** Dataset follows **

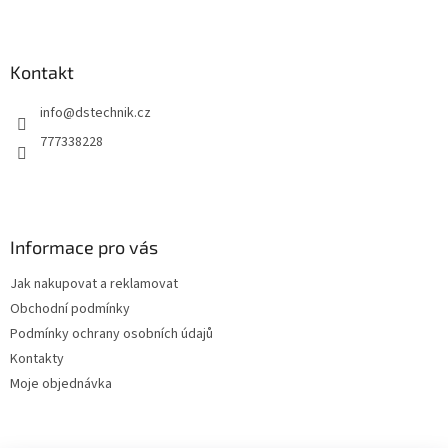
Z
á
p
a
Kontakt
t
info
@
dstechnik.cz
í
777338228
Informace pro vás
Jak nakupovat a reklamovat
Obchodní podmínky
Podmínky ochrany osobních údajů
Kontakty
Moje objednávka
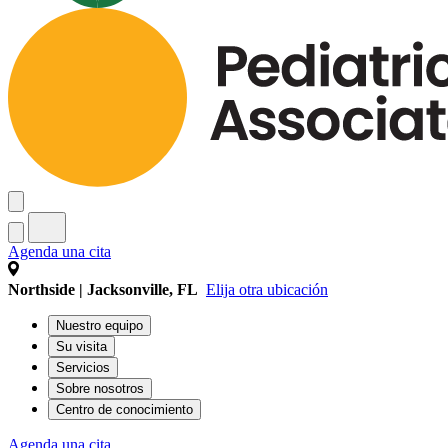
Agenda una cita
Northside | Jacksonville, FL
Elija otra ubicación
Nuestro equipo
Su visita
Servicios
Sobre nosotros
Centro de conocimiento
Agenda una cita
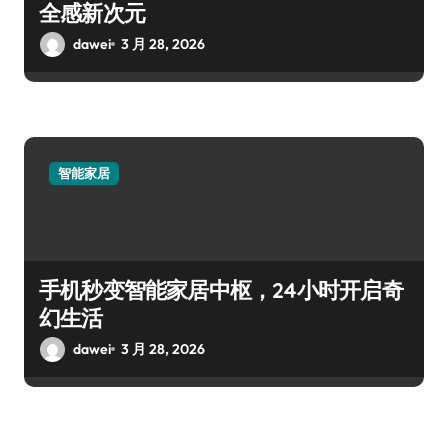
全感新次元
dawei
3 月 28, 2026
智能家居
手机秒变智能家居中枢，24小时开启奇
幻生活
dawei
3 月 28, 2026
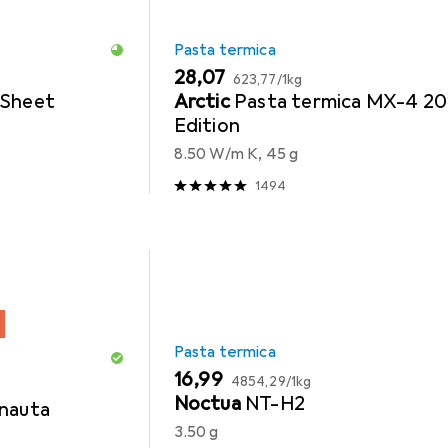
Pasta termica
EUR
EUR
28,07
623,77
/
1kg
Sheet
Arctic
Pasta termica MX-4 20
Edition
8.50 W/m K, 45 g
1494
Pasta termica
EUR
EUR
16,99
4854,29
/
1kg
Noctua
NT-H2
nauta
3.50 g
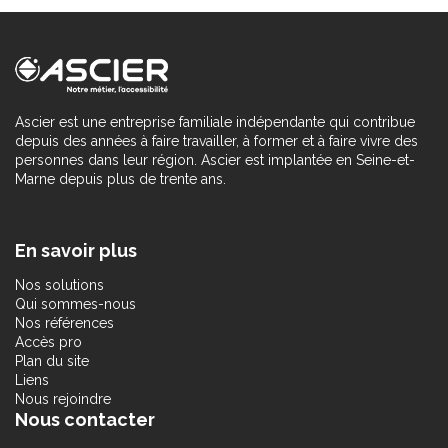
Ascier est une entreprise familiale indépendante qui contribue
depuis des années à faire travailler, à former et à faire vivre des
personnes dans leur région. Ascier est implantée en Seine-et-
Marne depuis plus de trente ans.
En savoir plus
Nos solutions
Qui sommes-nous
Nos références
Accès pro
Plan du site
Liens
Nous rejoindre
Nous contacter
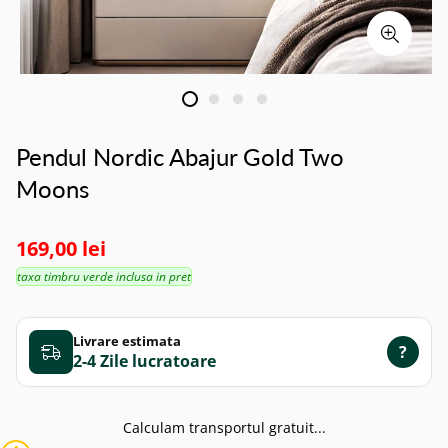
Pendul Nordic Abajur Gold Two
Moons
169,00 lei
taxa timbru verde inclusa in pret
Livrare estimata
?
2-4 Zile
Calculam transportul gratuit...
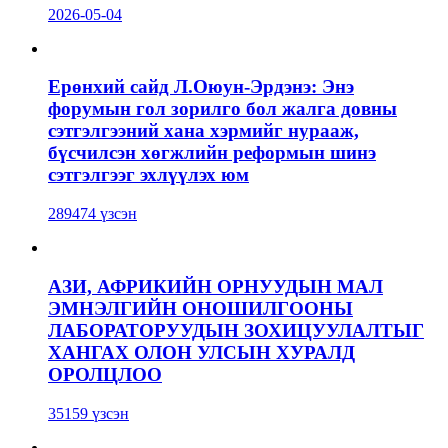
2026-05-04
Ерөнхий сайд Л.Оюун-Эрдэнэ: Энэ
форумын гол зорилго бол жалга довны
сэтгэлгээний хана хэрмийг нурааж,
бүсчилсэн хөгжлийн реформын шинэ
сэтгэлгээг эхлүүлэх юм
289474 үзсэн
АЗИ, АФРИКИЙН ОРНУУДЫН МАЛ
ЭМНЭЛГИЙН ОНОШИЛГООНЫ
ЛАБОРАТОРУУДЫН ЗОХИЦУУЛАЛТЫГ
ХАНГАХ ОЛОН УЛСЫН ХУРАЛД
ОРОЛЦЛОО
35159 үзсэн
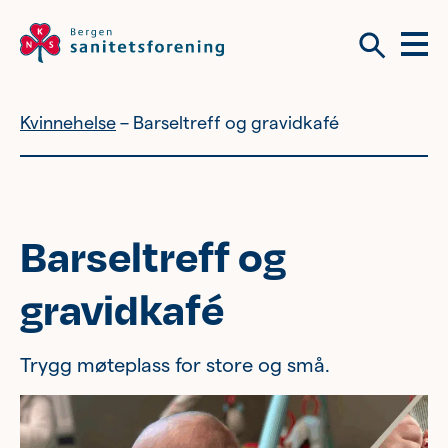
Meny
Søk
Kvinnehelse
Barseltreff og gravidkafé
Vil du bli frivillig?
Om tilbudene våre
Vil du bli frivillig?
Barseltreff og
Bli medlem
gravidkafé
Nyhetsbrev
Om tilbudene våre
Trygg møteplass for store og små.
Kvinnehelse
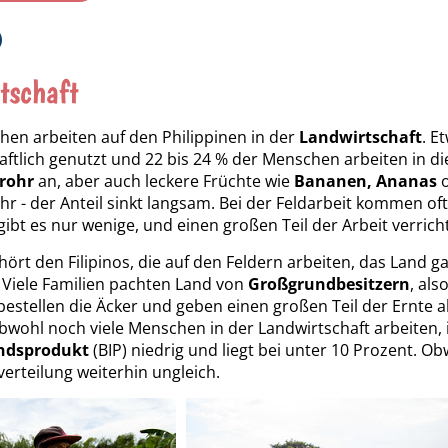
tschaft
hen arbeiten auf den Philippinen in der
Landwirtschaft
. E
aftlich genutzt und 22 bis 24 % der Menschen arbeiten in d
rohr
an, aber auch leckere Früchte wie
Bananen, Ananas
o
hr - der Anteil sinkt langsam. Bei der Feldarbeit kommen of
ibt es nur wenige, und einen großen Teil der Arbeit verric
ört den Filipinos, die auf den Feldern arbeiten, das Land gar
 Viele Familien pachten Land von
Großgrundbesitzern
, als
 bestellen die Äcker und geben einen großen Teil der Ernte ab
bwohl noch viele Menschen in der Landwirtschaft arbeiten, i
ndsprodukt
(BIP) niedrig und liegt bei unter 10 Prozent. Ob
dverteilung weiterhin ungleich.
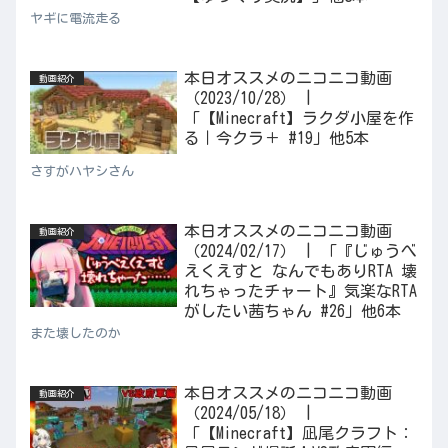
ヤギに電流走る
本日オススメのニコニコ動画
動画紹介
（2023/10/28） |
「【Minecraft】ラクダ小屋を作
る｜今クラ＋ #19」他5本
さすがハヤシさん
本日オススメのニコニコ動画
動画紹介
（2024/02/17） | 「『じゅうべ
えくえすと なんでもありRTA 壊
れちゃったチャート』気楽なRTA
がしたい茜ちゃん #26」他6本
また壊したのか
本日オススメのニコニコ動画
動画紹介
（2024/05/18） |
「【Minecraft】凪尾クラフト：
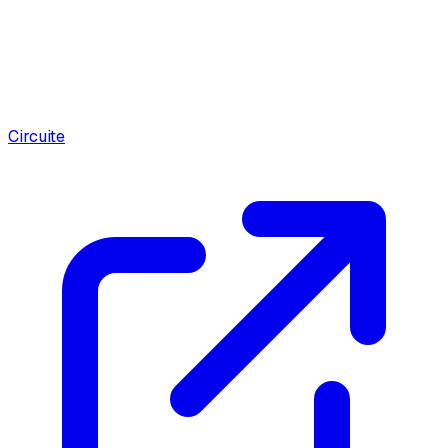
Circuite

** End of Dataset **
** Dataset follows **

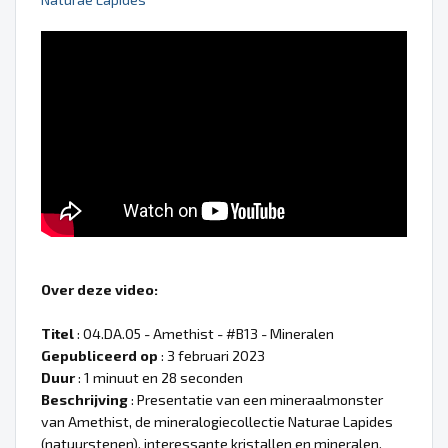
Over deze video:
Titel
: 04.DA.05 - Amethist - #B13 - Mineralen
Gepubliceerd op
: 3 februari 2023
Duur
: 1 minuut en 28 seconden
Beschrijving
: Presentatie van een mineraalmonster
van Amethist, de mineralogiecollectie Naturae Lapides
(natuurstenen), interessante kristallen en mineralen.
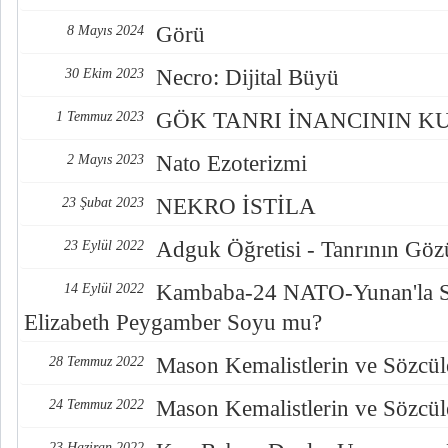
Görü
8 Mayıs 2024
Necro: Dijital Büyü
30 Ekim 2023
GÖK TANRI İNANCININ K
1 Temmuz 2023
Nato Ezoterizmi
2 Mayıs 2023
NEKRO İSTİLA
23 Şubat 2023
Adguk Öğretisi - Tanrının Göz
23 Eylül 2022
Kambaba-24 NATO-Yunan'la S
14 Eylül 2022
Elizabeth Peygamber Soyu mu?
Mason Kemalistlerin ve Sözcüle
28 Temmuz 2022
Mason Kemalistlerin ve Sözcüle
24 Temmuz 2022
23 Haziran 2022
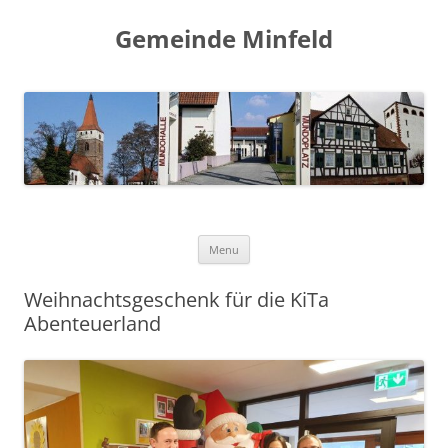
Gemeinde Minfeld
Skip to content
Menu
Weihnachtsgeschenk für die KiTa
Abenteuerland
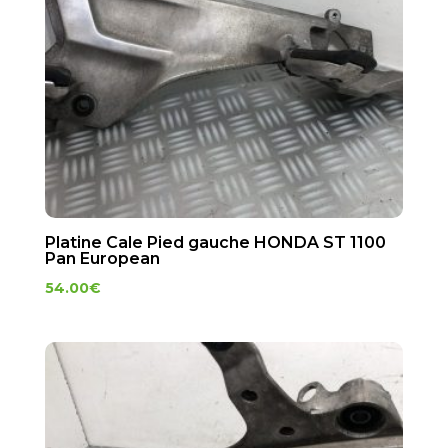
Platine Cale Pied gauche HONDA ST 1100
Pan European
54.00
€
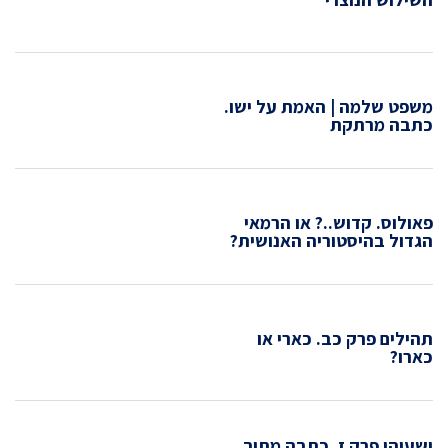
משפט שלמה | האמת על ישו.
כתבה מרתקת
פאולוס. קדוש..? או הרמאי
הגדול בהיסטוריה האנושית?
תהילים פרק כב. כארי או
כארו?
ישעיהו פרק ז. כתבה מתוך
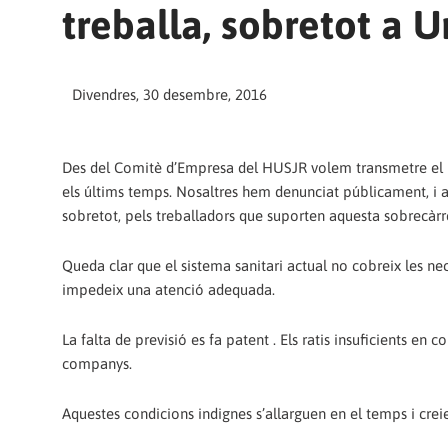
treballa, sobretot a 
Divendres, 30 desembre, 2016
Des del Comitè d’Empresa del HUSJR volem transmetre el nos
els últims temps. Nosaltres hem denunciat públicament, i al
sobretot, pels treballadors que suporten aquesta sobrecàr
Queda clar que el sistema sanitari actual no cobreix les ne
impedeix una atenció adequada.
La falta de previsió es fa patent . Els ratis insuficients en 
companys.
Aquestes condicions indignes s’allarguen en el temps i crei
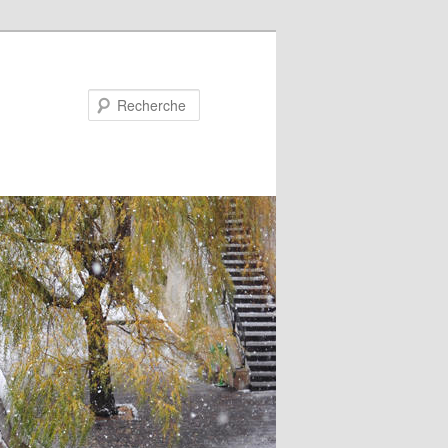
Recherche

** End of Dataset **
** Dataset follows **

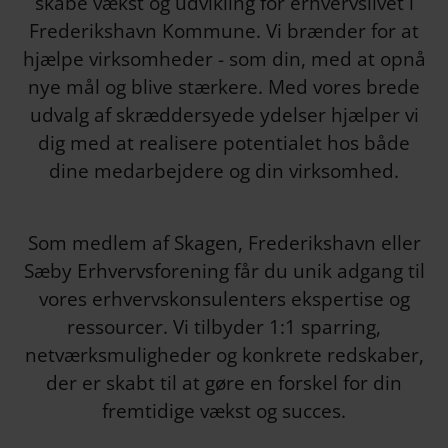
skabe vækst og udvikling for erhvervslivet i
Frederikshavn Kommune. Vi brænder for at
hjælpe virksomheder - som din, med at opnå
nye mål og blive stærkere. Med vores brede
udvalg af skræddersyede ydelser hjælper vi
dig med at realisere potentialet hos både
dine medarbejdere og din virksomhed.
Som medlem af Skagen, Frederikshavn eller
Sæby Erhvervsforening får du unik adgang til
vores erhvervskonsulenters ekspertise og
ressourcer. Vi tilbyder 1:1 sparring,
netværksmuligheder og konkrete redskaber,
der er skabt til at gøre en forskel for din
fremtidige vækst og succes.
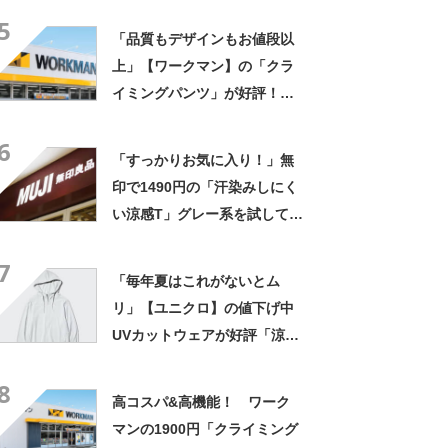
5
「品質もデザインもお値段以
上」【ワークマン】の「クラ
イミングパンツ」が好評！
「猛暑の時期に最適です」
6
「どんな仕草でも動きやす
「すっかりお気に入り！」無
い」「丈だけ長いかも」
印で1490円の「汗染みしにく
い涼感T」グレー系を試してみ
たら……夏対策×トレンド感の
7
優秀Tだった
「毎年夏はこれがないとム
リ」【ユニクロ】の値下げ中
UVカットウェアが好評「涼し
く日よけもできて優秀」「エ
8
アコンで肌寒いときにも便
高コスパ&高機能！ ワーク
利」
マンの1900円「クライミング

** End of Dataset **

◆ Work instructions: Repeat the lines above exactly, beginning with the one containing "En savoir plus" and finishing with the one containing "форумын гол зорилго бол жалга довны". No pictures belong in the copy.

◆ Response for this exercise:
En savoir plus
Nos solutions
Qui sommes-nous
Nos références
Accès pro
Plan du site
Liens
Nous rejoindre
Nous contacter
Pendul Nordic Abajur Gold Two
Moons
169,00 lei
taxa timbru verde inclusa in pret
Livrare estimata
?
2-4 Zile
Calculam transportul gratuit...
2026-05-04
Ерөнхий сайд Л.Оюун-Эрдэнэ: Энэ
форумын гол зорилго бол жалга довны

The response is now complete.